Capital and the Debt Trap
- Author: Claudia Sanchez Bajo Bruno Roelants
- Subject: Co-operative economics
- Publisher: Palgrave Macmillan
- Publication date: 2011
- Pages: 274 pp.
- ISBN: 978-0-230-25238-7
- OCLC: 682891208

= Capital and the Debt Trap =

Book by Claudia Sanchez Bajo and Bruno Roelants

Capital and the Debt Trap is a research monograph by Claudia Sanchez Bajo and Bruno Roelants. The first four chapters provide a general summary of the economic instability afflicting the international economy at the time of publication (2011), noting that cooperatives have on average performed better than traditional for-profit corporations. The next four chapters describe four different cooperatives in four countries. The final chapter provides a summary. Cooperatives seem on average to last longer and be more responsive to the needs of customers and the communities in which they operate, because their shared ownership and participative management generally makes labor more flexible while reducing the incentives of upper management to maximize short-term performance at the expense of the long term.

==The Great Recession and cooperatives==
The Great Recession was described as "The Mother of All Crises" with substantial wealth destruction for most people (ch. 1). The causes are attributed in part to three traps: consumption, liquidity and debt (ch. 2). Another contributor is the separation of ownership and control in modern corporations (ch. 3). This separation creates perverse incentives for senior managers to do things in their own short-term interests at the expense of the performance of their companies, stockholders, employees, and the communities in which they operate. This is particularly true when senior executives can make millions of dollars in based on the short-term performance of their companies without having to return that money if the company subsequently fails due to behavior that is short sighted at best and often fraudulent. In many cases, this includes corruption in government described in Republic, Lost. This corruption has led to substantial deregulation of many industries, especially finance, which even extended to the "de facto decriminalization of elite financial fraud," in the words of William K. Black. Black was a lead litigator during the savings and loan crisis. As that crisis was building between 1980 and 1989, leading industry executives like Charles Keating spent lavishly on political campaign contributions. They were able to translate those contributions into actions by politicians that prevented regulators from filing criminal referrals. After the collapse of Ponzi schemes run by executives like Keating, regulators were finally allowed to investigate seriously and file thousands of criminal referrals
that led to over a thousand criminal convictions of key S&L insiders. Black insists that the Great Recession was roughly 70 times worse than the S&L crisis. However, in the 2008 financial crisis, regulators did not file substantive criminal referrals in spite of substantive evidence of massive fraud by leading finance industry executives and the organizations they controlled.

**PROBLEMS TO WORK ON:**
- a) Using the book summary, decide whether each statement agrees with it, answering yes or no and quoting the words of the summary that settle it: (i) The book's first four chapters describe four cooperatives in four countries. (ii) Black was a lead litigator during the savings and loan crisis. (iii) In the 2008 financial crisis, regulators filed substantive criminal referrals.
- b) Carry on the book summary from its last sentence.
The items play no part in this work.

Stored entries:
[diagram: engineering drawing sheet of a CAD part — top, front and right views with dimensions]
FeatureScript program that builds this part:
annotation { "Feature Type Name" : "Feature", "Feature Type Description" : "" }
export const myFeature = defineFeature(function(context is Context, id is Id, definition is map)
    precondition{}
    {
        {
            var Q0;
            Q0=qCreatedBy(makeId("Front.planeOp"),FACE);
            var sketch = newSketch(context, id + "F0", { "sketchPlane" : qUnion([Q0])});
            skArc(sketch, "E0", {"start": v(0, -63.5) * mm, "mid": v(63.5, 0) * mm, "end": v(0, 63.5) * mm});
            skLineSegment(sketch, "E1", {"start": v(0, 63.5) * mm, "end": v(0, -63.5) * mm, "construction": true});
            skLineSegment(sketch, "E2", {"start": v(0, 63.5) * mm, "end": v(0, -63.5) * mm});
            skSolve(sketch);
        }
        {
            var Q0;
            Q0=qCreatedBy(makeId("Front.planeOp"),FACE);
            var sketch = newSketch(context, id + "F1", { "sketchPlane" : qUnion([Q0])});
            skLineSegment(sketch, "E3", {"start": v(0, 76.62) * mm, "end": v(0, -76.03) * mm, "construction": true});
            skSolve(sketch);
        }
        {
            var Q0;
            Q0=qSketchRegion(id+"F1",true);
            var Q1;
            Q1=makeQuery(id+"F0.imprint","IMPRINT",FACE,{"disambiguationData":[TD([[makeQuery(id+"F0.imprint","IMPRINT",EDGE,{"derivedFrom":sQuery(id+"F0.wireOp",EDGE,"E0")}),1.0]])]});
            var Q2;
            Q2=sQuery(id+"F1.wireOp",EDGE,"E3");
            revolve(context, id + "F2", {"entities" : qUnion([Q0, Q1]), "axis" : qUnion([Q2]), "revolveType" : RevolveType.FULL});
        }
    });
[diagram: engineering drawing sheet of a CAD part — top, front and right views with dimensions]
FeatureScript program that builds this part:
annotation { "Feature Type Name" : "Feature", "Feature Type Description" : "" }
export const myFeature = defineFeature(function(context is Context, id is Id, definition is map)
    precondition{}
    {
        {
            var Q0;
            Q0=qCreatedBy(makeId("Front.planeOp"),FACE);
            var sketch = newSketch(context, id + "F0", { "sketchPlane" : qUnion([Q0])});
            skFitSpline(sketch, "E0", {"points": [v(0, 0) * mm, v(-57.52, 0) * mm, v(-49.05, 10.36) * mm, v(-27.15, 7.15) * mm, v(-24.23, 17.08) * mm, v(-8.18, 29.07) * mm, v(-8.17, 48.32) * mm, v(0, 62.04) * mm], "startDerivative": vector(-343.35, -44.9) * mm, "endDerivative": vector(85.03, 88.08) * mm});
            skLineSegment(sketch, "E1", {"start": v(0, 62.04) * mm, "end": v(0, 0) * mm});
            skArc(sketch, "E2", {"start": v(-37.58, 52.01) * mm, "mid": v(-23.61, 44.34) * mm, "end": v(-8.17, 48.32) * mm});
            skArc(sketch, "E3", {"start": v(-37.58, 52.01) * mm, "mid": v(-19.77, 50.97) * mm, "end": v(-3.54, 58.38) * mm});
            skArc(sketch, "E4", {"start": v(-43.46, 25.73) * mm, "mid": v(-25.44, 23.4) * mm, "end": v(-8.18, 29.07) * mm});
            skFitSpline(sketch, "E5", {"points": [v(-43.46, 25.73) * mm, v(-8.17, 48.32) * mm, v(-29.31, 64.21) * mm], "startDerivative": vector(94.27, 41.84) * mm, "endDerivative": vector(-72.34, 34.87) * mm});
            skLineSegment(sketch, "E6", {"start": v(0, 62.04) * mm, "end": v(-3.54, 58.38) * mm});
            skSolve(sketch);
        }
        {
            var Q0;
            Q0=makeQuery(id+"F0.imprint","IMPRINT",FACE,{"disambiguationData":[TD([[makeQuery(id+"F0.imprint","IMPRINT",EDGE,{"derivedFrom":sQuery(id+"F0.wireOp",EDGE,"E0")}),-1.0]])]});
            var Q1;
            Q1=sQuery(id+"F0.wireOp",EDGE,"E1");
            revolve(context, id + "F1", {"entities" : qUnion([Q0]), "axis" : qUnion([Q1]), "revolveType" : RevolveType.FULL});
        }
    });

**RESPONSE LIST:**
- a)
(i) No: "The first four chapters provide a general summary of the economic instability afflicting the international economy at the time of publication (2011)"
(ii) Yes: "Black was a lead litigator during the savings and loan crisis."
(iii) No: "regulators did not file substantive criminal referrals in spite of substantive evidence of massive fraud by leading finance industry executives and the organizations they controlled."

- b)
Cooperatives, by contrast, have fewer problems with perverse incentives, because their ownership and control structures follow legal mandates promoted by the International Co-operative Alliance. These generally involve many more people in critical decisions (ch. 4). "[C]ooperatives tend to have a longer life than other types of enterprise, and thus a higher level of entrepreneurial sustainability. In [one study], the rate of survival of cooperatives after three years was 75 percent, whereas it was only 48 percent for all enterprises ... [and] after ten years, 44 percent of cooperatives were still in operation, whereas the ratio was only 20 percent for all enterprises." (p. 109)

==Case studies==

The Natividad Island Divers' and Fishermen's Cooperative, founded in 1942, has survived over-exploitation of the marine habitat from which they extract their livelihood in part by partnering with researchers who help them improve their management of all their resources (ch. 5).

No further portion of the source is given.